## Dataset excerpts
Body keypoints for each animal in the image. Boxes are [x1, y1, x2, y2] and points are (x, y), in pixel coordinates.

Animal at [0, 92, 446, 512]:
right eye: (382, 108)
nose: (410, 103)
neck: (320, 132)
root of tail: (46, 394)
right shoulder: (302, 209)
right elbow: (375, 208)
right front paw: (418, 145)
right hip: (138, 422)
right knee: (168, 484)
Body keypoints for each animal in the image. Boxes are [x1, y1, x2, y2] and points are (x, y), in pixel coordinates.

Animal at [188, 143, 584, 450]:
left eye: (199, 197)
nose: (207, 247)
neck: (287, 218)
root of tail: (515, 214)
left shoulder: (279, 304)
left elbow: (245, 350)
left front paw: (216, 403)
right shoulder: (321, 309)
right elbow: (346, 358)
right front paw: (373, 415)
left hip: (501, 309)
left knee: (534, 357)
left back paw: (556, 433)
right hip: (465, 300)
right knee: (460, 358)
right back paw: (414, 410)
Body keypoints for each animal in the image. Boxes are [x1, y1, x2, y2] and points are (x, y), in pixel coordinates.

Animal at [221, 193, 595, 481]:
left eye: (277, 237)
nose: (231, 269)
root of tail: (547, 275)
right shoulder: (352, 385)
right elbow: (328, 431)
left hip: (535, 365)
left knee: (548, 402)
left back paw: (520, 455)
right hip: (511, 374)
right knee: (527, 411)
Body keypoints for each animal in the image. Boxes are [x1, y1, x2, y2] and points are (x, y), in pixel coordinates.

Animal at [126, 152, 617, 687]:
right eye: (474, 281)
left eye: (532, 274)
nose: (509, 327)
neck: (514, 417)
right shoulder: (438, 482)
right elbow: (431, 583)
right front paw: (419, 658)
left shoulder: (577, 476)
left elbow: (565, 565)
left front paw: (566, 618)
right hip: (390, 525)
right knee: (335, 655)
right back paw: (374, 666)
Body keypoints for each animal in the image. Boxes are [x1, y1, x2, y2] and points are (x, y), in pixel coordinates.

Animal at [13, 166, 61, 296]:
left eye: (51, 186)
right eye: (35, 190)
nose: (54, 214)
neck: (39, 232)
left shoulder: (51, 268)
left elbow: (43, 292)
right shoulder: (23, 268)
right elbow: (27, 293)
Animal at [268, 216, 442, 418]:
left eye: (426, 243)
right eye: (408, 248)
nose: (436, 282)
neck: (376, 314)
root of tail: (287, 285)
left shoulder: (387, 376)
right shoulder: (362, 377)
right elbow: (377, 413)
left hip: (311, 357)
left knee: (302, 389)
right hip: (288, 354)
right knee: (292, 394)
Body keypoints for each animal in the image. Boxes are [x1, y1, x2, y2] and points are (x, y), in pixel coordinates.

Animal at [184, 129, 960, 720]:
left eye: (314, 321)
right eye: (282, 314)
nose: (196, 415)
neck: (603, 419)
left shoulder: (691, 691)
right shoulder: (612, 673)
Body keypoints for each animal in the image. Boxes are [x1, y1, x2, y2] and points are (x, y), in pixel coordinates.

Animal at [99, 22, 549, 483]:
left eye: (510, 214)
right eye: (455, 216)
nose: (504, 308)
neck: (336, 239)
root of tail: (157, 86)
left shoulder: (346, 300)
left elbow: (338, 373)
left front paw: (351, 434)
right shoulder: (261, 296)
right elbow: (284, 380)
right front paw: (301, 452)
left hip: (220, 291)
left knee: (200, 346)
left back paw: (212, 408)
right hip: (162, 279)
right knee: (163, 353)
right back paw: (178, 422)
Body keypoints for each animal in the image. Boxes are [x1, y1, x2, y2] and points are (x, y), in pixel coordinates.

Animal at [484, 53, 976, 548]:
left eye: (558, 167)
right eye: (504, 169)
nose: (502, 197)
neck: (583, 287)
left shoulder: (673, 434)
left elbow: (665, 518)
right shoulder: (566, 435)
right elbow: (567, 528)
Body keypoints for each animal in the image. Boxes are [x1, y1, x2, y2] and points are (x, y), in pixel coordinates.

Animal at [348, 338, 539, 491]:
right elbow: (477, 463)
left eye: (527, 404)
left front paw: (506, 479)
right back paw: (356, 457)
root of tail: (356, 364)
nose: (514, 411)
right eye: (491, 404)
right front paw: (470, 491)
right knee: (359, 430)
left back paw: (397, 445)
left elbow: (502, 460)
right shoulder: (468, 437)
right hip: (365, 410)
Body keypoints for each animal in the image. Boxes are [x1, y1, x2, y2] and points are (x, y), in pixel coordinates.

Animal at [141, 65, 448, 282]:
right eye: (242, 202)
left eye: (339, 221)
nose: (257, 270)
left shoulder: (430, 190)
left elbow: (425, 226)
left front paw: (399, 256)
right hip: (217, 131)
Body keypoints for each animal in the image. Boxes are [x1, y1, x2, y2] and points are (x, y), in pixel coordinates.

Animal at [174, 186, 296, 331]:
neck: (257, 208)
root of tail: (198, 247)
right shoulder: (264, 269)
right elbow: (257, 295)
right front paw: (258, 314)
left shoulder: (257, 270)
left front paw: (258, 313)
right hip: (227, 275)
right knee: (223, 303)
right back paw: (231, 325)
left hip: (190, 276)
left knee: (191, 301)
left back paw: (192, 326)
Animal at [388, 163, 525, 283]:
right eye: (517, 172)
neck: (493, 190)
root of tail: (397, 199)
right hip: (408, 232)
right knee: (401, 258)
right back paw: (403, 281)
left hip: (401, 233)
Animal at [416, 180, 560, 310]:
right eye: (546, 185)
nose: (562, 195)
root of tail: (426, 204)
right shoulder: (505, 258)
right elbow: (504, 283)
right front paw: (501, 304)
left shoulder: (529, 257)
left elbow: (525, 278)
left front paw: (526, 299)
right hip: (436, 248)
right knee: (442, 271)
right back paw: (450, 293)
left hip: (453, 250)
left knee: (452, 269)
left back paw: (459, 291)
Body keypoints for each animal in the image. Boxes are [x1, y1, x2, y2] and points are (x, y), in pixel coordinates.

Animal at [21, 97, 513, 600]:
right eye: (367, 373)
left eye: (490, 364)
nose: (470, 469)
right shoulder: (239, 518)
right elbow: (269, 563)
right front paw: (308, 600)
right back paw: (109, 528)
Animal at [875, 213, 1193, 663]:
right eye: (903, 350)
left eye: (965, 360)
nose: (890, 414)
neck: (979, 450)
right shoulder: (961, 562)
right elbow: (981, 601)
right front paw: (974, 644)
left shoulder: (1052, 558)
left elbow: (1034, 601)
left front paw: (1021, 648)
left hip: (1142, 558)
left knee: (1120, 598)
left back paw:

## Work request
Would you write out each entry precisely as it is given?

## Task answer
Body keypoints for each animal in the image. Boxes are [x1, y1, x2, y2] and points are (x, y), in pixel coordinates.

Animal at [0, 92, 446, 512]:
right eye: (382, 108)
nose: (410, 103)
neck: (320, 132)
root of tail: (46, 394)
right shoulder: (302, 209)
right elbow: (375, 208)
right front paw: (418, 145)
right hip: (138, 422)
right knee: (168, 484)
Body keypoints for each animal in the image. Boxes are [x1, y1, x2, y2] and points are (x, y), in pixel coordinates.

Animal at [188, 143, 584, 450]:
left eye: (199, 197)
nose: (207, 247)
neck: (287, 218)
root of tail: (515, 214)
left shoulder: (279, 304)
left elbow: (245, 350)
left front paw: (216, 403)
right shoulder: (321, 309)
right elbow: (346, 358)
right front paw: (373, 415)
left hip: (501, 309)
left knee: (534, 357)
left back paw: (556, 433)
right hip: (465, 300)
right knee: (460, 358)
right back paw: (414, 410)
Body keypoints for each animal in the image. Boxes are [x1, y1, x2, y2] and points are (x, y), in pixel coordinates.

Animal at [221, 193, 595, 481]:
left eye: (277, 237)
nose: (231, 269)
root of tail: (547, 275)
right shoulder: (352, 385)
right elbow: (328, 431)
left hip: (535, 365)
left knee: (548, 402)
left back paw: (520, 455)
right hip: (511, 374)
right knee: (527, 411)
Body keypoints for each animal in the image. Boxes are [x1, y1, x2, y2] and points are (x, y), in pixel coordinates.

Animal at [126, 152, 617, 687]:
right eye: (474, 281)
left eye: (532, 274)
nose: (509, 327)
neck: (514, 417)
right shoulder: (438, 482)
right elbow: (431, 583)
right front paw: (419, 658)
left shoulder: (577, 476)
left elbow: (565, 565)
left front paw: (566, 618)
right hip: (390, 525)
right knee: (335, 655)
right back paw: (374, 666)
Body keypoints for each animal in the image. Boxes are [x1, y1, x2, y2] and points are (x, y), in pixel coordinates.

Animal at [13, 166, 61, 296]:
left eye: (51, 186)
right eye: (35, 190)
nose: (54, 214)
neck: (39, 232)
left shoulder: (51, 268)
left elbow: (43, 292)
right shoulder: (23, 268)
right elbow: (27, 293)
Animal at [268, 216, 442, 418]:
left eye: (426, 243)
right eye: (408, 248)
nose: (436, 282)
neck: (376, 314)
root of tail: (287, 285)
left shoulder: (387, 376)
right shoulder: (362, 377)
right elbow: (377, 413)
left hip: (311, 357)
left knee: (302, 389)
right hip: (288, 354)
right knee: (292, 394)
Body keypoints for each animal in the image. Boxes are [x1, y1, x2, y2] and points are (x, y), in pixel coordinates.

Animal at [184, 129, 960, 720]:
left eye: (314, 321)
right eye: (282, 314)
nose: (196, 415)
neck: (603, 419)
left shoulder: (691, 691)
right shoulder: (612, 673)
Body keypoints for each animal in the image. Boxes are [x1, y1, x2, y2] and points are (x, y), in pixel coordinates.

Animal at [99, 22, 549, 483]:
left eye: (510, 214)
right eye: (455, 216)
nose: (504, 308)
neck: (336, 239)
root of tail: (157, 86)
left shoulder: (346, 300)
left elbow: (338, 373)
left front paw: (351, 434)
right shoulder: (261, 296)
right elbow: (284, 380)
right front paw: (301, 452)
left hip: (220, 291)
left knee: (200, 346)
left back paw: (212, 408)
right hip: (162, 279)
right knee: (163, 353)
right back paw: (178, 422)
Body keypoints for each animal in the image. Boxes are [x1, y1, x2, y2] and points are (x, y), in pixel coordinates.

Animal at [484, 53, 976, 548]:
left eye: (558, 167)
right eye: (504, 169)
nose: (502, 197)
neck: (583, 287)
left shoulder: (673, 434)
left elbow: (665, 518)
right shoulder: (566, 435)
right elbow: (567, 528)
Body keypoints for each animal in the image. Boxes are [x1, y1, x2, y2] and points are (x, y), in pixel coordinates.

Animal at [348, 338, 539, 491]:
right elbow: (477, 463)
left eye: (527, 404)
left front paw: (506, 479)
right back paw: (356, 457)
root of tail: (356, 364)
nose: (514, 411)
right eye: (491, 404)
right front paw: (470, 491)
right knee: (359, 430)
left back paw: (397, 445)
left elbow: (502, 460)
right shoulder: (468, 437)
right hip: (365, 410)
Body keypoints for each animal in the image. Boxes are [x1, y1, x2, y2] and points are (x, y), in pixel coordinates.

Animal at [141, 65, 448, 282]:
right eye: (242, 202)
left eye: (339, 221)
nose: (257, 270)
left shoulder: (430, 190)
left elbow: (425, 226)
left front paw: (399, 256)
right hip: (217, 131)
Body keypoints for each animal in the image. Boxes are [x1, y1, x2, y2] and points are (x, y), in pixel coordinates.

Animal at [174, 186, 296, 331]:
neck: (257, 208)
root of tail: (198, 247)
right shoulder: (264, 269)
right elbow: (257, 295)
right front paw: (258, 314)
left shoulder: (257, 270)
left front paw: (258, 313)
right hip: (227, 275)
right knee: (223, 303)
right back paw: (231, 325)
left hip: (190, 276)
left knee: (191, 301)
left back paw: (192, 326)
Animal at [388, 163, 525, 283]:
right eye: (517, 172)
neck: (493, 190)
root of tail: (397, 199)
right hip: (408, 232)
right knee: (401, 258)
right back paw: (403, 281)
left hip: (401, 233)
Animal at [416, 180, 560, 310]:
right eye: (546, 185)
nose: (562, 195)
root of tail: (426, 204)
right shoulder: (505, 258)
right elbow: (504, 283)
right front paw: (501, 304)
left shoulder: (529, 257)
left elbow: (525, 278)
left front paw: (526, 299)
right hip: (436, 248)
right knee: (442, 271)
right back paw: (450, 293)
left hip: (453, 250)
left knee: (452, 269)
left back paw: (459, 291)
Body keypoints for each animal in the image. Boxes are [x1, y1, x2, y2] and points are (x, y), in pixel coordinates.

Animal at [21, 97, 513, 600]:
right eye: (367, 373)
left eye: (490, 364)
nose: (470, 469)
right shoulder: (239, 518)
right elbow: (269, 563)
right front paw: (308, 600)
right back paw: (109, 528)
Animal at [875, 213, 1193, 663]:
right eye: (903, 350)
left eye: (965, 360)
nose: (890, 414)
neck: (979, 450)
right shoulder: (961, 562)
right elbow: (981, 601)
right front paw: (974, 644)
left shoulder: (1052, 558)
left elbow: (1034, 601)
left front paw: (1021, 648)
left hip: (1142, 558)
left knee: (1120, 598)
left back paw:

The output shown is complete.